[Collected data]
*** Begin section ***
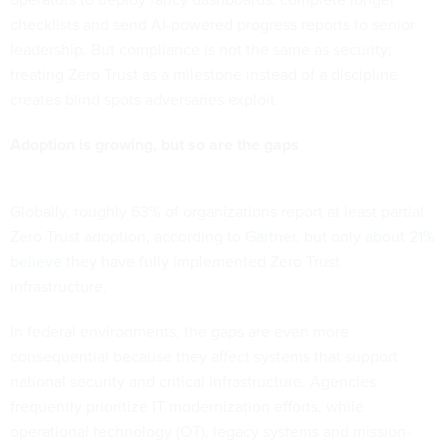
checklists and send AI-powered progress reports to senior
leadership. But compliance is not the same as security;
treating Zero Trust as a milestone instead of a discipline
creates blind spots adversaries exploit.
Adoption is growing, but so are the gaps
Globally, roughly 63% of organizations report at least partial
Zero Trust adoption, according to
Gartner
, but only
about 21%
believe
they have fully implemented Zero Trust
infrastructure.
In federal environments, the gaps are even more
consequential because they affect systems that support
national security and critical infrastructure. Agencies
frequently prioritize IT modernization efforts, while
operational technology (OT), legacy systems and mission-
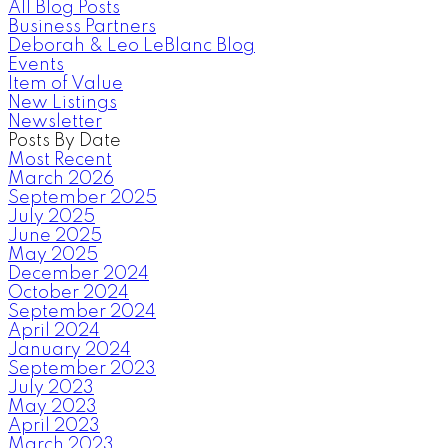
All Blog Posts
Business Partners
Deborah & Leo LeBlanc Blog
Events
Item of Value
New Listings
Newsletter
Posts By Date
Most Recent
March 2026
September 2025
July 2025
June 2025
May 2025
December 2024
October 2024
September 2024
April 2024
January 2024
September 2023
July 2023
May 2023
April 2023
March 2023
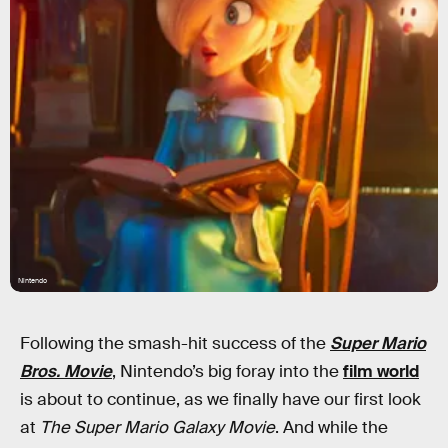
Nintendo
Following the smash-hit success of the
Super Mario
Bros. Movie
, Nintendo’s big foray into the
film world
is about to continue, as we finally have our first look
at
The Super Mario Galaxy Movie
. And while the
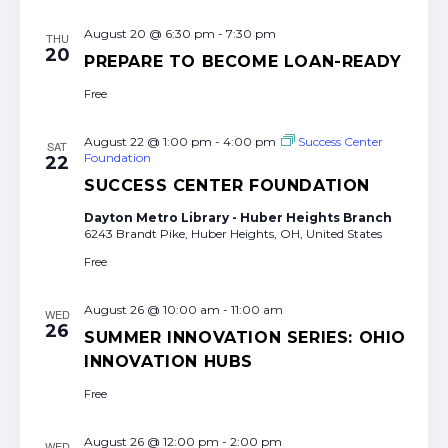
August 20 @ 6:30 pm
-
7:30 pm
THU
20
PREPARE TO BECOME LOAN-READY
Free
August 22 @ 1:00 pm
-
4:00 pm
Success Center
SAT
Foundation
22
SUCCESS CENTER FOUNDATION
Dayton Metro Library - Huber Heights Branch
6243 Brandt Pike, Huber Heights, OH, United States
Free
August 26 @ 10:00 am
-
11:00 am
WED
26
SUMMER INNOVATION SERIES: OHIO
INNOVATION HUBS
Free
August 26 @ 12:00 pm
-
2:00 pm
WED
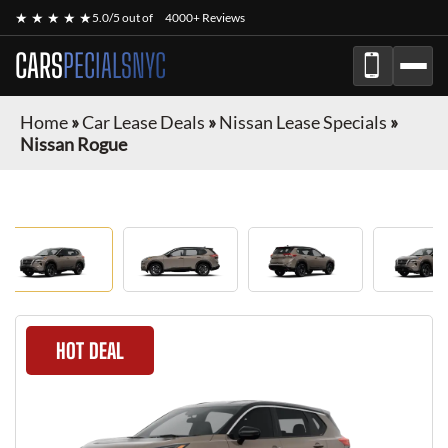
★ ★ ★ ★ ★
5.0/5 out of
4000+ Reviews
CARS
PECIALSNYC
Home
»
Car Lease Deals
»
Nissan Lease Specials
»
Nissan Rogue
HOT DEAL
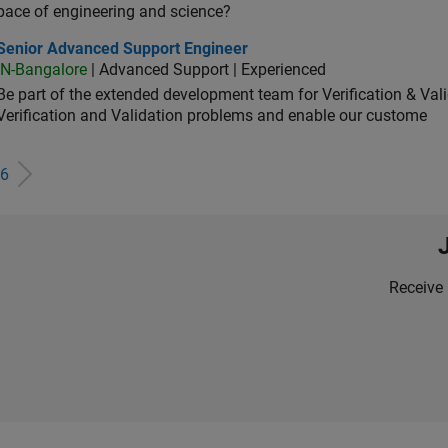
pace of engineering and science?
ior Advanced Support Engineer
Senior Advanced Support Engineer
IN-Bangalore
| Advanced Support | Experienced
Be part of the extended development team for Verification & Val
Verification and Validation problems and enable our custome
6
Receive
*** End section ***
[Your objective]
Swap "Zero Trust" for "Zero Trust Architecture" in everything from the start of the records down to the line containing "And while the", keeping all other text unchanged. Leave the pictures out of your answer.

[Answer for the task]
checklists and send AI-powered progress reports to senior
leadership. But compliance is not the same as security;
treating Zero Trust Architecture as a milestone instead of a discipline
creates blind spots adversaries exploit.
Adoption is growing, but so are the gaps
Globally, roughly 63% of organizations report at least partial
Zero Trust Architecture adoption, according to
Gartner
, but only
about 21%
believe
they have fully implemented Zero Trust Architecture
infrastructure.
In federal environments, the gaps are even more
consequential because they affect systems that support
national security and critical infrastructure. Agencies
frequently prioritize IT modernization efforts, while
operational technology (OT), legacy systems and mission-
All Blog Posts
Business Partners
Deborah & Leo LeBlanc Blog
Events
Item of Value
New Listings
Newsletter
Posts By Date
Most Recent
March 2026
September 2025
July 2025
June 2025
May 2025
December 2024
October 2024
September 2024
April 2024
January 2024
September 2023
July 2023
May 2023
April 2023
March 2023
Nintendo
Following the smash-hit success of the
Super Mario
Bros. Movie
, Nintendo’s big foray into the
film world
is about to continue, as we finally have our first look
at
The Super Mario Galaxy Movie
. And while the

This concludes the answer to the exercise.